Would you give the entries again word for word, with no pictures in the copy?

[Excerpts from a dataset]
═══

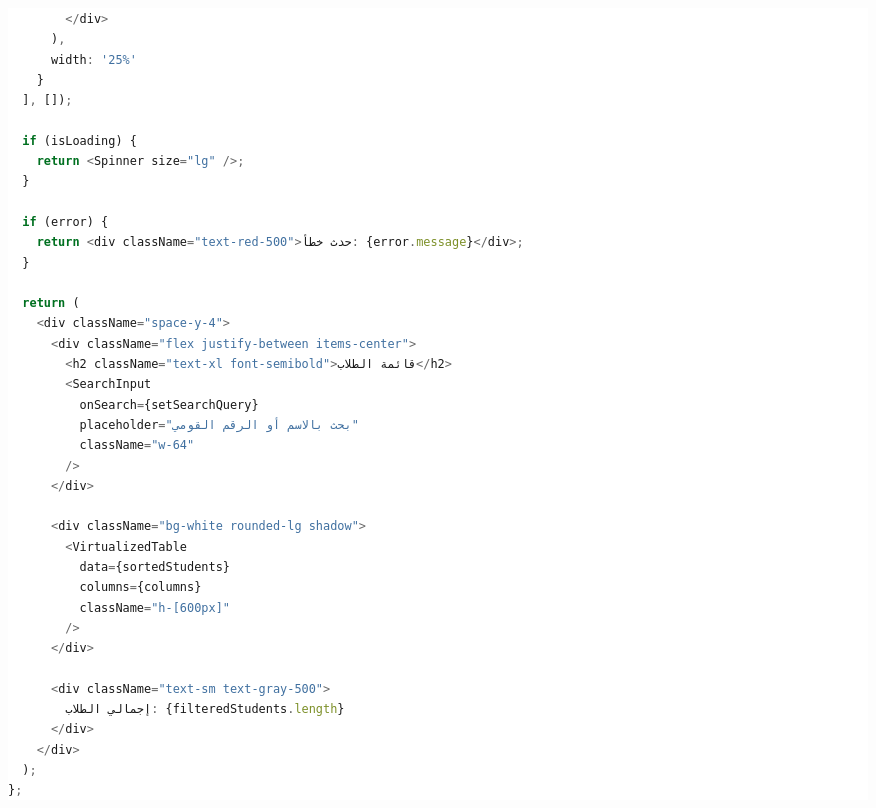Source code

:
 ```typescript
        </div>
      ),
      width: '25%'
    }
  ], []);
  
  if (isLoading) {
    return <Spinner size="lg" />;
  }
  
  if (error) {
    return <div className="text-red-500">حدث خطأ: {error.message}</div>;
  }
  
  return (
    <div className="space-y-4">
      <div className="flex justify-between items-center">
        <h2 className="text-xl font-semibold">قائمة الطلاب</h2>
        <SearchInput
          onSearch={setSearchQuery}
          placeholder="بحث بالاسم أو الرقم القومي"
          className="w-64"
        />
      </div>
      
      <div className="bg-white rounded-lg shadow">
        <VirtualizedTable
          data={sortedStudents}
          columns={columns}
          className="h-[600px]"
        />
      </div>
      
      <div className="text-sm text-gray-500">
        إجمالي الطلاب: {filteredStudents.length}
      </div>
    </div>
  );
};
```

═══

> [Task result]:
Source code

:
 ```typescript
        </div>
      ),
      width: '25%'
    }
  ], []);
  
  if (isLoading) {
    return <Spinner size="lg" />;
  }
  
  if (error) {
    return <div className="text-red-500">حدث خطأ: {error.message}</div>;
  }
  
  return (
    <div className="space-y-4">
      <div className="flex justify-between items-center">
        <h2 className="text-xl font-semibold">قائمة الطلاب</h2>
        <SearchInput
          onSearch={setSearchQuery}
          placeholder="بحث بالاسم أو الرقم القومي"
          className="w-64"
        />
      </div>
      
      <div className="bg-white rounded-lg shadow">
        <VirtualizedTable
          data={sortedStudents}
          columns={columns}
          className="h-[600px]"
        />
      </div>
      
      <div className="text-sm text-gray-500">
        إجمالي الطلاب: {filteredStudents.length}
      </div>
    </div>
  );
};
```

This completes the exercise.